__Source data__.
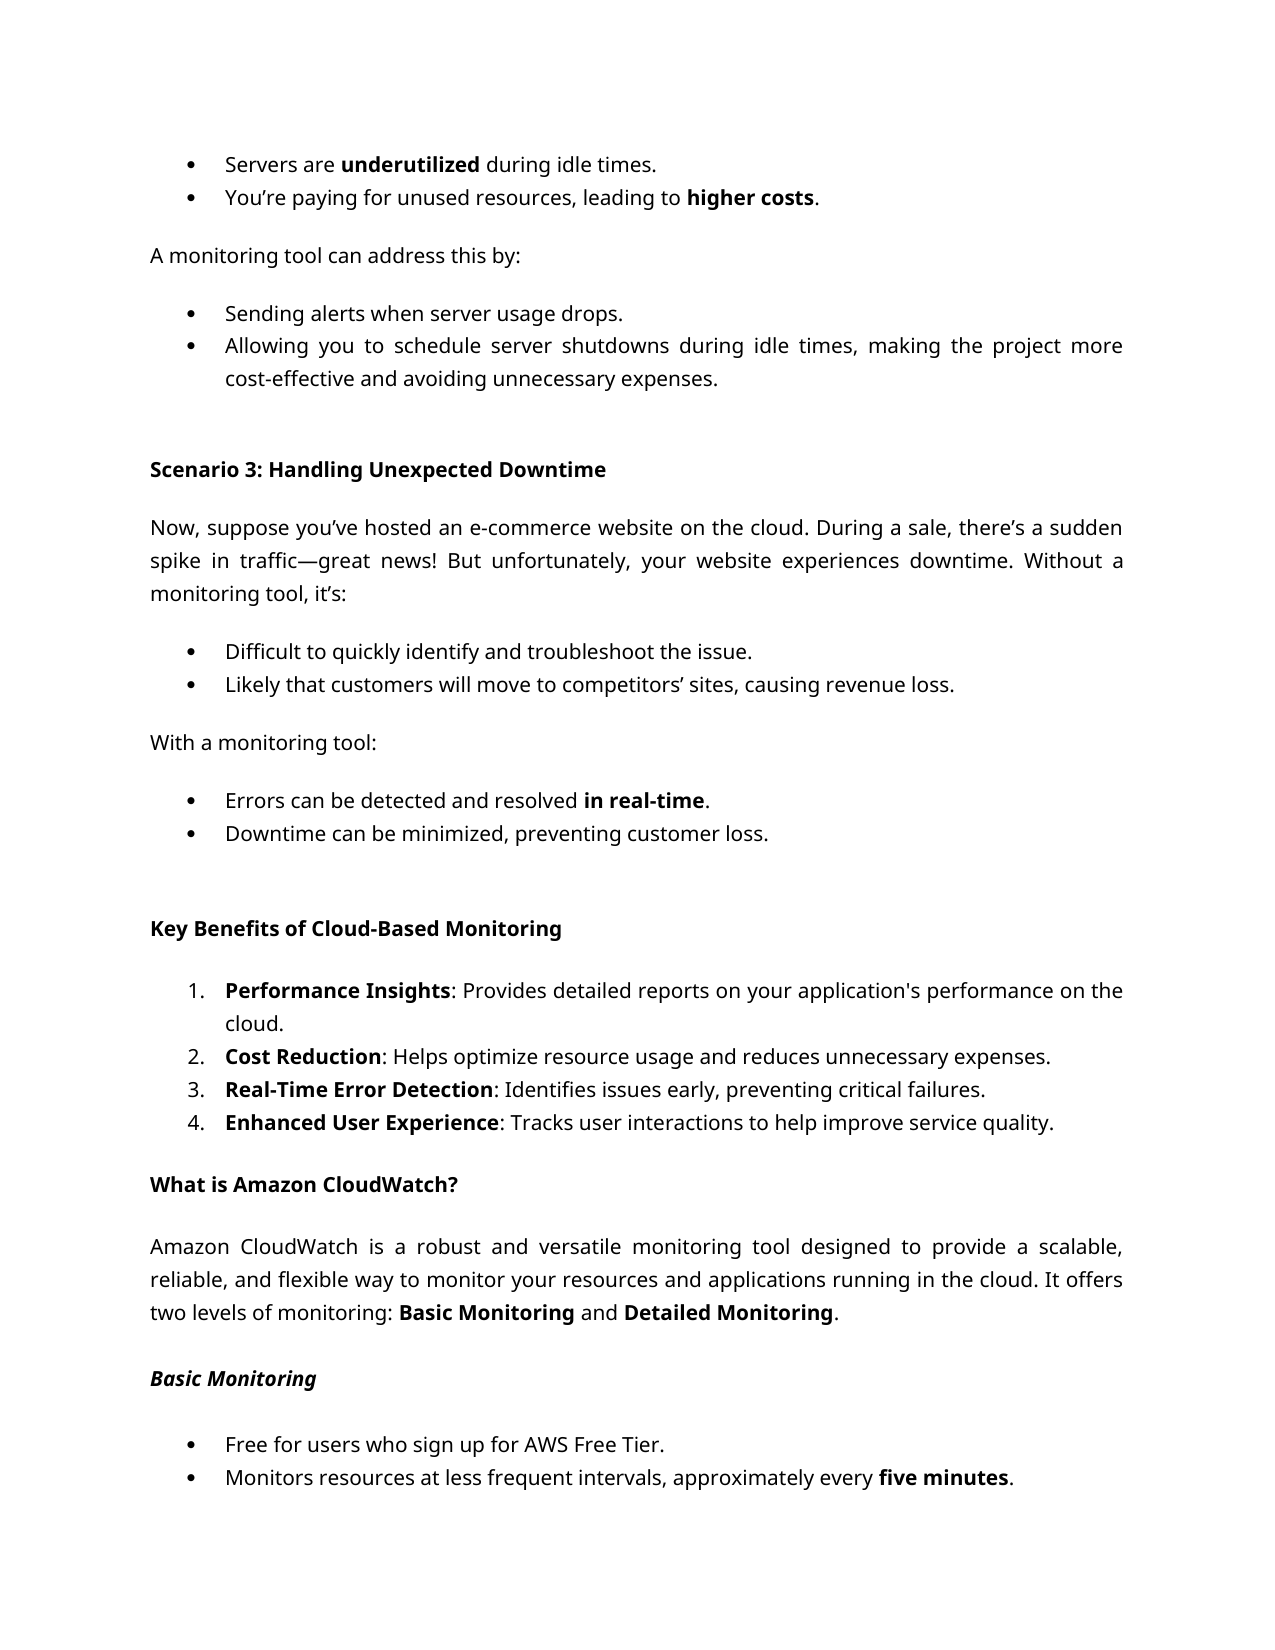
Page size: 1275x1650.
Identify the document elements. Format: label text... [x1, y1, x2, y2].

text A monitoring tool can address this by: [150, 241, 1125, 269]
text Amazon CloudWatch is a robust and versatile monitoring tool designed to provide a scalable, reliable, and flexible way to monitor your resources and applications running in the cloud. It offers two levels of monitoring: Basic Monitoring and Detailed Monitoring. [150, 1232, 1125, 1326]
list Real-Time Error Detection: Identifies issues early, preventing critical failures. [187, 1075, 1125, 1103]
list Likely that customers will move to competitors’ sites, causing revenue loss. [187, 670, 1125, 698]
list Performance Insights: Provides detailed reports on your application's performance on the cloud. [187, 976, 1125, 1037]
list Cost Reduction: Helps optimize resource usage and reduces unnecessary expenses. [187, 1042, 1125, 1070]
subtitle Key Benefits of Cloud-Based Monitoring [150, 914, 1125, 942]
list You’re paying for unused resources, leading to higher costs. [187, 183, 1125, 211]
list Free for users who sign up for AWS Free Tier. [187, 1430, 1125, 1459]
list Difficult to quickly identify and troubleshoot the issue. [187, 637, 1125, 666]
list Downtime can be minimized, preventing customer loss. [187, 819, 1125, 847]
text Now, suppose you’ve hosted an e-commerce website on the cloud. During a sale, there’s a sudden spike in traffic—great news! But unfortunately, your website experiences downtime. Without a monitoring tool, it’s: [150, 513, 1125, 608]
subtitle Basic Monitoring [150, 1364, 1125, 1392]
list Enhanced User Experience: Tracks user interactions to help improve service quality. [187, 1108, 1125, 1136]
text Scenario 3: Handling Unexpected Downtime [150, 455, 1125, 484]
list Sending alerts when server usage drops. [187, 299, 1125, 327]
list Monitors resources at less frequent intervals, approximately every five minutes. [187, 1463, 1125, 1492]
list Allowing you to schedule server shutdowns during idle times, making the project more cost-effective and avoiding unnecessary expenses. [187, 332, 1125, 393]
text With a monitoring tool: [150, 728, 1125, 756]
list Errors can be detected and resolved in real-time. [187, 786, 1125, 814]
list Servers are underutilized during idle times. [187, 150, 1125, 178]
subtitle What is Amazon CloudWatch? [150, 1170, 1125, 1198]
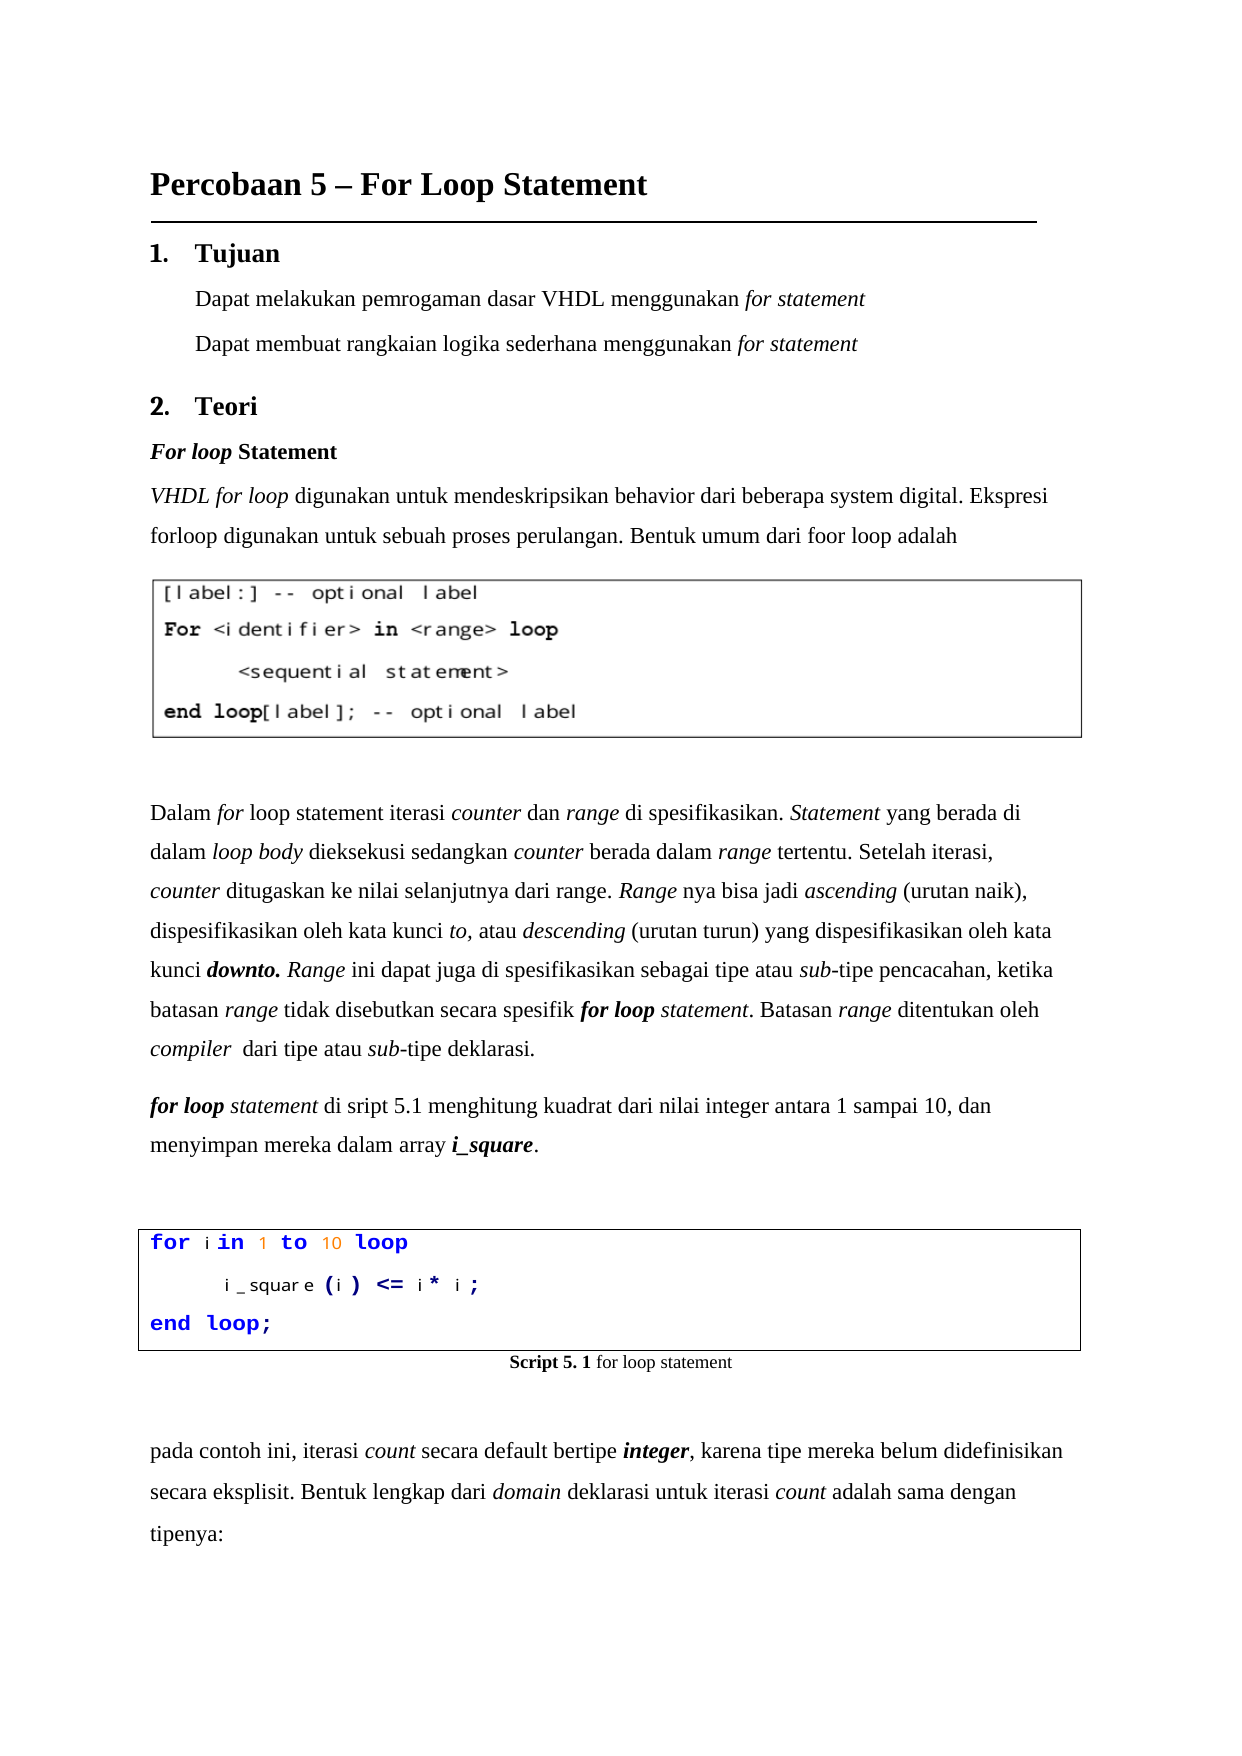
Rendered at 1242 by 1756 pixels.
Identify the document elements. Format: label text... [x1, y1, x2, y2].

text for loop statement di sript 5.1 menghitung kuadrat dari nilai integer antara 1 sampai 10, dan menyimpan mereka dalam array i_square. [150, 1092, 994, 1157]
text Dalam for loop statement iterasi counter dan range di spesifikasikan. Statement yang berada di dalam loop body dieksekusi sedangkan counter berada dalam range tertentu. Setelah iterasi, counter ditugaskan ke nilai selanjutnya dari range. Range nya bisa jadi ascending (urutan naik), dispesifikasikan oleh kata kunci to, atau descending (urutan turun) yang dispesifikasikan oleh kata kunci downto. Range ini dapat juga di spesifikasikan sebagai tipe atau sub‐tipe pencacahan, ketika batasan range tidak disebutkan secara spesifik for loop statement. Batasan range ditentukan oleh compiler dari tipe atau sub‐tipe deklarasi. [150, 799, 1071, 1062]
text Dapat membuat rangkaian logika sederhana menggunakan for statement [195, 330, 1148, 357]
picture [152, 579, 1083, 738]
text VHDL for loop digunakan untuk mendeskripsikan behavior dari beberapa system digital. Ekspresi forloop digunakan untuk sebuah proses perulangan. Bentuk umum dari foor loop adalah [150, 482, 1051, 548]
subtitle Teori [150, 390, 1148, 422]
text pada contoh ini, iterasi count secara default bertipe integer, karena tipe mereka belum didefinisikan secara eksplisit. Bentuk lengkap dari domain deklarasi untuk iterasi count adalah sama dengan tipenya: [150, 1437, 1065, 1546]
text Dapat melakukan pemrogaman dasar VHDL menggunakan for statement [195, 285, 1148, 311]
text Script 5. 1 for loop statement [257, 1230, 985, 1350]
text For loop Statement [150, 438, 1148, 464]
text Script 5. 1 for loop statement [257, 1351, 985, 1373]
subtitle Tujuan [150, 237, 1148, 269]
title Percobaan 5 – For Loop Statement [150, 164, 1148, 203]
text Script 5. 1 for loop statement [257, 1225, 985, 1229]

__Exercise details__.
List every line above that holds the word "loss".

__Your response__.
list Likely that customers will move to competitors’ sites, causing revenue loss. [187, 670, 1125, 698]
list Downtime can be minimized, preventing customer loss. [187, 819, 1125, 847]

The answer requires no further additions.